> **JOB**
Return the text of every entry below unchanged, keeping each character and line break as it appears.

[Stored data]
--- START ---

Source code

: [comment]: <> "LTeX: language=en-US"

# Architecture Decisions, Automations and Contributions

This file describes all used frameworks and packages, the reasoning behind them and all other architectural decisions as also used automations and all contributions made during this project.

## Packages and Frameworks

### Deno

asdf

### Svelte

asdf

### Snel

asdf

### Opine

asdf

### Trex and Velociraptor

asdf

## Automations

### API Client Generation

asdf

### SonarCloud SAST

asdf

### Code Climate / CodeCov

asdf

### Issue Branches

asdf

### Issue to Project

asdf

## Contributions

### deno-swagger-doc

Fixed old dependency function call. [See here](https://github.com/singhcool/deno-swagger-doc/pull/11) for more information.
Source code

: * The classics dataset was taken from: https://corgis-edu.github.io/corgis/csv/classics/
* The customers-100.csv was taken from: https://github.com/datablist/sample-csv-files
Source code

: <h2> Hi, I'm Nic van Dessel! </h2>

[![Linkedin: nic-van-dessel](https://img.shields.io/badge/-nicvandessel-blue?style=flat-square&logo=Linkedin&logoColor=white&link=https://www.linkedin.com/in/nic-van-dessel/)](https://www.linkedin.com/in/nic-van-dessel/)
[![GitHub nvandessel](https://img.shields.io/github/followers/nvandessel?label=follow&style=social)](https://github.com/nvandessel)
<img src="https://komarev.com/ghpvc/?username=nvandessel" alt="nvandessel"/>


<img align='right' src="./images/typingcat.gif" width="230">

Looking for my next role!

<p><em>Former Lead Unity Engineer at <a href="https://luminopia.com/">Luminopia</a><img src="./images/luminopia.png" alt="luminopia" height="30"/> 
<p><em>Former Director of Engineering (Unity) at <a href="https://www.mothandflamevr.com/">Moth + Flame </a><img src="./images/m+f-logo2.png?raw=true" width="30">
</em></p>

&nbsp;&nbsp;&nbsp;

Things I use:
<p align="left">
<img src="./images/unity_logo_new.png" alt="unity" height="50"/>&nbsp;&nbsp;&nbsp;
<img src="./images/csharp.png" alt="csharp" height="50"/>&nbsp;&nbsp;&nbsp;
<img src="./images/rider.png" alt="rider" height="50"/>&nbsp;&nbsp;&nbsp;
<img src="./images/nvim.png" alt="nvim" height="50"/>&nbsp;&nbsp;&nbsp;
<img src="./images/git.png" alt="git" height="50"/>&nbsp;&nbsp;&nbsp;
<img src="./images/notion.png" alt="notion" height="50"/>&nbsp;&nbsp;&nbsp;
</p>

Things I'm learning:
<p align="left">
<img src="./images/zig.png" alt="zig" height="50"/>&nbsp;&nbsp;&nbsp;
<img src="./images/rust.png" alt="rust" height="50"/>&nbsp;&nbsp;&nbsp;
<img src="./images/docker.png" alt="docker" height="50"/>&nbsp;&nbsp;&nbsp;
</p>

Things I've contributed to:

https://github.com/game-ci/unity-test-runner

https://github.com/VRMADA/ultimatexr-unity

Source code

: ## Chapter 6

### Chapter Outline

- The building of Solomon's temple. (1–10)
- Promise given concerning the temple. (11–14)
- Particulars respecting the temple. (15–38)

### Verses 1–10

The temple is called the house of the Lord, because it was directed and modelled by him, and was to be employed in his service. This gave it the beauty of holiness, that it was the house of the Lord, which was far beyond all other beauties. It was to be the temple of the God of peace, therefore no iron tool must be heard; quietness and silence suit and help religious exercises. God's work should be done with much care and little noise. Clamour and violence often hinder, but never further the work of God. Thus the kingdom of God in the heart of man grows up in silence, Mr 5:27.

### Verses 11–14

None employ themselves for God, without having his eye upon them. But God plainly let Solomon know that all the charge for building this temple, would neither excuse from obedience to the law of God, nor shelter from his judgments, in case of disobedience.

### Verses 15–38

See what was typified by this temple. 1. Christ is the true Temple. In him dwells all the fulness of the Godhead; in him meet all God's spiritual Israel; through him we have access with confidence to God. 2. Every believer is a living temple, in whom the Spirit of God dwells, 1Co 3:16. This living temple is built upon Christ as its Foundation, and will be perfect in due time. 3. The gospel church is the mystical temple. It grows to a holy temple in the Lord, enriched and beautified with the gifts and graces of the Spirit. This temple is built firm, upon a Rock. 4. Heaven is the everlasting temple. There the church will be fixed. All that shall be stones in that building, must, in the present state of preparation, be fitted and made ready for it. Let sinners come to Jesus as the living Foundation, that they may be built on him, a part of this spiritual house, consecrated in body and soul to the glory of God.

--- END ---

> **WRITTEN RESPONSE**
Source code

: [comment]: <> "LTeX: language=en-US"

# Architecture Decisions, Automations and Contributions

This file describes all used frameworks and packages, the reasoning behind them and all other architectural decisions as also used automations and all contributions made during this project.

## Packages and Frameworks

### Deno

asdf

### Svelte

asdf

### Snel

asdf

### Opine

asdf

### Trex and Velociraptor

asdf

## Automations

### API Client Generation

asdf

### SonarCloud SAST

asdf

### Code Climate / CodeCov

asdf

### Issue Branches

asdf

### Issue to Project

asdf

## Contributions

### deno-swagger-doc

Fixed old dependency function call. [See here](https://github.com/singhcool/deno-swagger-doc/pull/11) for more information.
Source code

: * The classics dataset was taken from: https://corgis-edu.github.io/corgis/csv/classics/
* The customers-100.csv was taken from: https://github.com/datablist/sample-csv-files
Source code

: <h2> Hi, I'm Nic van Dessel! </h2>

[![Linkedin: nic-van-dessel](https://img.shields.io/badge/-nicvandessel-blue?style=flat-square&logo=Linkedin&logoColor=white&link=https://www.linkedin.com/in/nic-van-dessel/)](https://www.linkedin.com/in/nic-van-dessel/)
[![GitHub nvandessel](https://img.shields.io/github/followers/nvandessel?label=follow&style=social)](https://github.com/nvandessel)
<img src="https://komarev.com/ghpvc/?username=nvandessel" alt="nvandessel"/>


<img align='right' src="./images/typingcat.gif" width="230">

Looking for my next role!

<p><em>Former Lead Unity Engineer at <a href="https://luminopia.com/">Luminopia</a><img src="./images/luminopia.png" alt="luminopia" height="30"/> 
<p><em>Former Director of Engineering (Unity) at <a href="https://www.mothandflamevr.com/">Moth + Flame </a><img src="./images/m+f-logo2.png?raw=true" width="30">
</em></p>

&nbsp;&nbsp;&nbsp;

Things I use:
<p align="left">
<img src="./images/unity_logo_new.png" alt="unity" height="50"/>&nbsp;&nbsp;&nbsp;
<img src="./images/csharp.png" alt="csharp" height="50"/>&nbsp;&nbsp;&nbsp;
<img src="./images/rider.png" alt="rider" height="50"/>&nbsp;&nbsp;&nbsp;
<img src="./images/nvim.png" alt="nvim" height="50"/>&nbsp;&nbsp;&nbsp;
<img src="./images/git.png" alt="git" height="50"/>&nbsp;&nbsp;&nbsp;
<img src="./images/notion.png" alt="notion" height="50"/>&nbsp;&nbsp;&nbsp;
</p>

Things I'm learning:
<p align="left">
<img src="./images/zig.png" alt="zig" height="50"/>&nbsp;&nbsp;&nbsp;
<img src="./images/rust.png" alt="rust" height="50"/>&nbsp;&nbsp;&nbsp;
<img src="./images/docker.png" alt="docker" height="50"/>&nbsp;&nbsp;&nbsp;
</p>

Things I've contributed to:

https://github.com/game-ci/unity-test-runner

https://github.com/VRMADA/ultimatexr-unity

Source code

: ## Chapter 6

### Chapter Outline

- The building of Solomon's temple. (1–10)
- Promise given concerning the temple. (11–14)
- Particulars respecting the temple. (15–38)

### Verses 1–10

The temple is called the house of the Lord, because it was directed and modelled by him, and was to be employed in his service. This gave it the beauty of holiness, that it was the house of the Lord, which was far beyond all other beauties. It was to be the temple of the God of peace, therefore no iron tool must be heard; quietness and silence suit and help religious exercises. God's work should be done with much care and little noise. Clamour and violence often hinder, but never further the work of God. Thus the kingdom of God in the heart of man grows up in silence, Mr 5:27.

### Verses 11–14

None employ themselves for God, without having his eye upon them. But God plainly let Solomon know that all the charge for building this temple, would neither excuse from obedience to the law of God, nor shelter from his judgments, in case of disobedience.

### Verses 15–38

See what was typified by this temple. 1. Christ is the true Temple. In him dwells all the fulness of the Godhead; in him meet all God's spiritual Israel; through him we have access with confidence to God. 2. Every believer is a living temple, in whom the Spirit of God dwells, 1Co 3:16. This living temple is built upon Christ as its Foundation, and will be perfect in due time. 3. The gospel church is the mystical temple. It grows to a holy temple in the Lord, enriched and beautified with the gifts and graces of the Spirit. This temple is built firm, upon a Rock. 4. Heaven is the everlasting temple. There the church will be fixed. All that shall be stones in that building, must, in the present state of preparation, be fitted and made ready for it. Let sinners come to Jesus as the living Foundation, that they may be built on him, a part of this spiritual house, consecrated in body and soul to the glory of God.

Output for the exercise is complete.